REQUIREMENT:
Copy every line of the items below verbatim, keeping each character and line break unchanged.

RAW DATA:
§ §

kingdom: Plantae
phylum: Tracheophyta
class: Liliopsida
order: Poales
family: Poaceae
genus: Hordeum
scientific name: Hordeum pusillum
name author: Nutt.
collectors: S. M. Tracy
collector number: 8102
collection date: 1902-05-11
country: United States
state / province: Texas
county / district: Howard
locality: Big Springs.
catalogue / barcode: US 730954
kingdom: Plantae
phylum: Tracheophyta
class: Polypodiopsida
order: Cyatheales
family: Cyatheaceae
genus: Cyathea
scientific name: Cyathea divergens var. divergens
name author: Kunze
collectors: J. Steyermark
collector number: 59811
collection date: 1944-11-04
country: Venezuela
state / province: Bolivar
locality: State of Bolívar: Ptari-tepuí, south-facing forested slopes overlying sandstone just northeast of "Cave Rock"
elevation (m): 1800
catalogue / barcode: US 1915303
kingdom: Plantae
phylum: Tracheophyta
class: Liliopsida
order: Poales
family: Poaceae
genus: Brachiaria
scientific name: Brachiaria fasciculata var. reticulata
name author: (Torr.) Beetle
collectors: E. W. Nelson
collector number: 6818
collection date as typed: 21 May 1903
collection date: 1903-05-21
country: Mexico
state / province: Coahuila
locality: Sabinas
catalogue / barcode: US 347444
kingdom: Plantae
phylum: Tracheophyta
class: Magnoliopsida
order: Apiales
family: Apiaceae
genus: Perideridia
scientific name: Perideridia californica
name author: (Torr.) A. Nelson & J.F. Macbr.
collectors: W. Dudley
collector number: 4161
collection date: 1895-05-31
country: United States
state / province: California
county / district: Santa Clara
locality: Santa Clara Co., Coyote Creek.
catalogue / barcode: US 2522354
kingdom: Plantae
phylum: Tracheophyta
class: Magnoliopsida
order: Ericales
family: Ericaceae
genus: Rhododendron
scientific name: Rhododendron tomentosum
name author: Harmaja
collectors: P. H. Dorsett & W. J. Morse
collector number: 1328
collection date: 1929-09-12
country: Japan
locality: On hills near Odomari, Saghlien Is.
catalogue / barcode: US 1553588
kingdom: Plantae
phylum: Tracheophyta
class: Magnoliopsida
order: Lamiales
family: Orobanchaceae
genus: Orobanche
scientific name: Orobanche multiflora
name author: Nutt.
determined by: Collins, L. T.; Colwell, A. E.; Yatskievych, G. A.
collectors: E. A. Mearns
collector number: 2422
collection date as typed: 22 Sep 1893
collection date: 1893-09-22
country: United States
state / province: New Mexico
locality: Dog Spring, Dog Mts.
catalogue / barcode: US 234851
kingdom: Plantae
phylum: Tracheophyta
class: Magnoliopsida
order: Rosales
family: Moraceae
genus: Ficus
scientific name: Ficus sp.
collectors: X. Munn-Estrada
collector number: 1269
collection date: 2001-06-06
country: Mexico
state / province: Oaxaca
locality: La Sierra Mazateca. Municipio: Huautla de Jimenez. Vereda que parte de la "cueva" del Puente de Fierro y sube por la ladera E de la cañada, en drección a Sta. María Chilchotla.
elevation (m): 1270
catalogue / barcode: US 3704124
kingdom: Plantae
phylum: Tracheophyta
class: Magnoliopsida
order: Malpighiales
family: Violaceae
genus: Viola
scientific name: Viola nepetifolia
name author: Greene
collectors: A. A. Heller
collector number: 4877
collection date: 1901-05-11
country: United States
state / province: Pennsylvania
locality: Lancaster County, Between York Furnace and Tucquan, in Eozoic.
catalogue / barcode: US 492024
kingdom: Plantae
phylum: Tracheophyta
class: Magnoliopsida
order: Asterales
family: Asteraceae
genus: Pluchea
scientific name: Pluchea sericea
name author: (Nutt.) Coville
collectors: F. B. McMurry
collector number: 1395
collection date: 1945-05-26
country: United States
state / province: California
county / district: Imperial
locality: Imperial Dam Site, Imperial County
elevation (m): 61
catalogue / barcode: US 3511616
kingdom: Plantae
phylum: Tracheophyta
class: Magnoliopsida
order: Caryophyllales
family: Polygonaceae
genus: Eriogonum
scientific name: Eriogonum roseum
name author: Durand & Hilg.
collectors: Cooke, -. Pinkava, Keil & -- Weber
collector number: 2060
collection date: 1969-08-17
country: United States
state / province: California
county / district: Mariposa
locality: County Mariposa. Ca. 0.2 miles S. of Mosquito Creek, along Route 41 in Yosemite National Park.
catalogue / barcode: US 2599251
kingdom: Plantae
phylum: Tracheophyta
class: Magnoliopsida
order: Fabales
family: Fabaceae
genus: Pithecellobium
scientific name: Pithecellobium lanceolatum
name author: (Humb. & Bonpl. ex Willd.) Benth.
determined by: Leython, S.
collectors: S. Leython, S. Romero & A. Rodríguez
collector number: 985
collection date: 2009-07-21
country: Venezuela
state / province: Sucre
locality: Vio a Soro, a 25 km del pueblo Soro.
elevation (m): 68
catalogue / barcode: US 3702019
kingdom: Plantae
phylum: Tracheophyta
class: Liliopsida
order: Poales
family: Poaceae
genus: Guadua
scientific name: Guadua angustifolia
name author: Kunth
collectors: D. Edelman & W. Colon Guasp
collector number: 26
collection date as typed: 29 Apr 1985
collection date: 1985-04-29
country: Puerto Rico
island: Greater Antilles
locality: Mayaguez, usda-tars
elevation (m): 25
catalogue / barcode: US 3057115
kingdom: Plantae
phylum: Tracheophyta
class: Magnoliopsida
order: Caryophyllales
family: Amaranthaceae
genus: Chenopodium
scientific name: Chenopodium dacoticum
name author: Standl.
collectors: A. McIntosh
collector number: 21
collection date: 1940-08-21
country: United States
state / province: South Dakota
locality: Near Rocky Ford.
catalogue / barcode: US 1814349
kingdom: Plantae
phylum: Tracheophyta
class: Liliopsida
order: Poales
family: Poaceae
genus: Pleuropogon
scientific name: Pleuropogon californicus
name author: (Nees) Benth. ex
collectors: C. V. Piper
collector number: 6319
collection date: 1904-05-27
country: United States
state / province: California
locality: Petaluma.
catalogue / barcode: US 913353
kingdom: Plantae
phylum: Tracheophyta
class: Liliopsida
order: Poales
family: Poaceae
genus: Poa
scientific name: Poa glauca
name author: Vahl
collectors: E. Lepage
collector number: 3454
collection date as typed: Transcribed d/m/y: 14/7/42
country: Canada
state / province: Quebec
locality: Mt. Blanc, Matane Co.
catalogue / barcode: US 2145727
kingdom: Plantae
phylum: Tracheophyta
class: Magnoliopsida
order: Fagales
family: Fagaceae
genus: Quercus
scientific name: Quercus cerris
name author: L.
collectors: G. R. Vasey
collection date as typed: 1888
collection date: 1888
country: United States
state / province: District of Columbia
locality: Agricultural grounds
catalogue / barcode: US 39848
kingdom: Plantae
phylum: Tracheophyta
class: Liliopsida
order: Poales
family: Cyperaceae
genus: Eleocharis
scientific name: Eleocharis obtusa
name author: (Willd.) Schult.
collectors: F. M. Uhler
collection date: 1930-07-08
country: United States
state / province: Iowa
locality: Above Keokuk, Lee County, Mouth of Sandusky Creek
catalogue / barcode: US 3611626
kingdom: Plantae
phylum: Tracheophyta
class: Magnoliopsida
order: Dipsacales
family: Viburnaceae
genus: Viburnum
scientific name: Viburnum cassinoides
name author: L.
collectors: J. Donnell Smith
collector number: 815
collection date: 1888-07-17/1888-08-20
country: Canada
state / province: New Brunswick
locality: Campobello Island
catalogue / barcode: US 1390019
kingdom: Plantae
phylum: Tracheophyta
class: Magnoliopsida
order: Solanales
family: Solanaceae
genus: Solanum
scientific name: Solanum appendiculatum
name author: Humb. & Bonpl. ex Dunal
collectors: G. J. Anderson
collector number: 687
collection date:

§ §

RESULT OF THE TASK:
kingdom: Plantae
phylum: Tracheophyta
class: Liliopsida
order: Poales
family: Poaceae
genus: Hordeum
scientific name: Hordeum pusillum
name author: Nutt.
collectors: S. M. Tracy
collector number: 8102
collection date: 1902-05-11
country: United States
state / province: Texas
county / district: Howard
locality: Big Springs.
catalogue / barcode: US 730954
kingdom: Plantae
phylum: Tracheophyta
class: Polypodiopsida
order: Cyatheales
family: Cyatheaceae
genus: Cyathea
scientific name: Cyathea divergens var. divergens
name author: Kunze
collectors: J. Steyermark
collector number: 59811
collection date: 1944-11-04
country: Venezuela
state / province: Bolivar
locality: State of Bolívar: Ptari-tepuí, south-facing forested slopes overlying sandstone just northeast of "Cave Rock"
elevation (m): 1800
catalogue / barcode: US 1915303
kingdom: Plantae
phylum: Tracheophyta
class: Liliopsida
order: Poales
family: Poaceae
genus: Brachiaria
scientific name: Brachiaria fasciculata var. reticulata
name author: (Torr.) Beetle
collectors: E. W. Nelson
collector number: 6818
collection date as typed: 21 May 1903
collection date: 1903-05-21
country: Mexico
state / province: Coahuila
locality: Sabinas
catalogue / barcode: US 347444
kingdom: Plantae
phylum: Tracheophyta
class: Magnoliopsida
order: Apiales
family: Apiaceae
genus: Perideridia
scientific name: Perideridia californica
name author: (Torr.) A. Nelson & J.F. Macbr.
collectors: W. Dudley
collector number: 4161
collection date: 1895-05-31
country: United States
state / province: California
county / district: Santa Clara
locality: Santa Clara Co., Coyote Creek.
catalogue / barcode: US 2522354
kingdom: Plantae
phylum: Tracheophyta
class: Magnoliopsida
order: Ericales
family: Ericaceae
genus: Rhododendron
scientific name: Rhododendron tomentosum
name author: Harmaja
collectors: P. H. Dorsett & W. J. Morse
collector number: 1328
collection date: 1929-09-12
country: Japan
locality: On hills near Odomari, Saghlien Is.
catalogue / barcode: US 1553588
kingdom: Plantae
phylum: Tracheophyta
class: Magnoliopsida
order: Lamiales
family: Orobanchaceae
genus: Orobanche
scientific name: Orobanche multiflora
name author: Nutt.
determined by: Collins, L. T.; Colwell, A. E.; Yatskievych, G. A.
collectors: E. A. Mearns
collector number: 2422
collection date as typed: 22 Sep 1893
collection date: 1893-09-22
country: United States
state / province: New Mexico
locality: Dog Spring, Dog Mts.
catalogue / barcode: US 234851
kingdom: Plantae
phylum: Tracheophyta
class: Magnoliopsida
order: Rosales
family: Moraceae
genus: Ficus
scientific name: Ficus sp.
collectors: X. Munn-Estrada
collector number: 1269
collection date: 2001-06-06
country: Mexico
state / province: Oaxaca
locality: La Sierra Mazateca. Municipio: Huautla de Jimenez. Vereda que parte de la "cueva" del Puente de Fierro y sube por la ladera E de la cañada, en drección a Sta. María Chilchotla.
elevation (m): 1270
catalogue / barcode: US 3704124
kingdom: Plantae
phylum: Tracheophyta
class: Magnoliopsida
order: Malpighiales
family: Violaceae
genus: Viola
scientific name: Viola nepetifolia
name author: Greene
collectors: A. A. Heller
collector number: 4877
collection date: 1901-05-11
country: United States
state / province: Pennsylvania
locality: Lancaster County, Between York Furnace and Tucquan, in Eozoic.
catalogue / barcode: US 492024
kingdom: Plantae
phylum: Tracheophyta
class: Magnoliopsida
order: Asterales
family: Asteraceae
genus: Pluchea
scientific name: Pluchea sericea
name author: (Nutt.) Coville
collectors: F. B. McMurry
collector number: 1395
collection date: 1945-05-26
country: United States
state / province: California
county / district: Imperial
locality: Imperial Dam Site, Imperial County
elevation (m): 61
catalogue / barcode: US 3511616
kingdom: Plantae
phylum: Tracheophyta
class: Magnoliopsida
order: Caryophyllales
family: Polygonaceae
genus: Eriogonum
scientific name: Eriogonum roseum
name author: Durand & Hilg.
collectors: Cooke, -. Pinkava, Keil & -- Weber
collector number: 2060
collection date: 1969-08-17
country: United States
state / province: California
county / district: Mariposa
locality: County Mariposa. Ca. 0.2 miles S. of Mosquito Creek, along Route 41 in Yosemite National Park.
catalogue / barcode: US 2599251
kingdom: Plantae
phylum: Tracheophyta
class: Magnoliopsida
order: Fabales
family: Fabaceae
genus: Pithecellobium
scientific name: Pithecellobium lanceolatum
name author: (Humb. & Bonpl. ex Willd.) Benth.
determined by: Leython, S.
collectors: S. Leython, S. Romero & A. Rodríguez
collector number: 985
collection date: 2009-07-21
country: Venezuela
state / province: Sucre
locality: Vio a Soro, a 25 km del pueblo Soro.
elevation (m): 68
catalogue / barcode: US 3702019
kingdom: Plantae
phylum: Tracheophyta
class: Liliopsida
order: Poales
family: Poaceae
genus: Guadua
scientific name: Guadua angustifolia
name author: Kunth
collectors: D. Edelman & W. Colon Guasp
collector number: 26
collection date as typed: 29 Apr 1985
collection date: 1985-04-29
country: Puerto Rico
island: Greater Antilles
locality: Mayaguez, usda-tars
elevation (m): 25
catalogue / barcode: US 3057115
kingdom: Plantae
phylum: Tracheophyta
class: Magnoliopsida
order: Caryophyllales
family: Amaranthaceae
genus: Chenopodium
scientific name: Chenopodium dacoticum
name author: Standl.
collectors: A. McIntosh
collector number: 21
collection date: 1940-08-21
country: United States
state / province: South Dakota
locality: Near Rocky Ford.
catalogue / barcode: US 1814349
kingdom: Plantae
phylum: Tracheophyta
class: Liliopsida
order: Poales
family: Poaceae
genus: Pleuropogon
scientific name: Pleuropogon californicus
name author: (Nees) Benth. ex
collectors: C. V. Piper
collector number: 6319
collection date: 1904-05-27
country: United States
state / province: California
locality: Petaluma.
catalogue / barcode: US 913353
kingdom: Plantae
phylum: Tracheophyta
class: Liliopsida
order: Poales
family: Poaceae
genus: Poa
scientific name: Poa glauca
name author: Vahl
collectors: E. Lepage
collector number: 3454
collection date as typed: Transcribed d/m/y: 14/7/42
country: Canada
state / province: Quebec
locality: Mt. Blanc, Matane Co.
catalogue / barcode: US 2145727
kingdom: Plantae
phylum: Tracheophyta
class: Magnoliopsida
order: Fagales
family: Fagaceae
genus: Quercus
scientific name: Quercus cerris
name author: L.
collectors: G. R. Vasey
collection date as typed: 1888
collection date: 1888
country: United States
state / province: District of Columbia
locality: Agricultural grounds
catalogue / barcode: US 39848
kingdom: Plantae
phylum: Tracheophyta
class: Liliopsida
order: Poales
family: Cyperaceae
genus: Eleocharis
scientific name: Eleocharis obtusa
name author: (Willd.) Schult.
collectors: F. M. Uhler
collection date: 1930-07-08
country: United States
state / province: Iowa
locality: Above Keokuk, Lee County, Mouth of Sandusky Creek
catalogue / barcode: US 3611626
kingdom: Plantae
phylum: Tracheophyta
class: Magnoliopsida
order: Dipsacales
family: Viburnaceae
genus: Viburnum
scientific name: Viburnum cassinoides
name author: L.
collectors: J. Donnell Smith
collector number: 815
collection date: 1888-07-17/1888-08-20
country: Canada
state / province: New Brunswick
locality: Campobello Island
catalogue / barcode: US 1390019
kingdom: Plantae
phylum: Tracheophyta
class: Magnoliopsida
order: Solanales
family: Solanaceae
genus: Solanum
scientific name: Solanum appendiculatum
name author: Humb. & Bonpl. ex Dunal
collectors: G. J. Anderson
collector number: 687
collection date:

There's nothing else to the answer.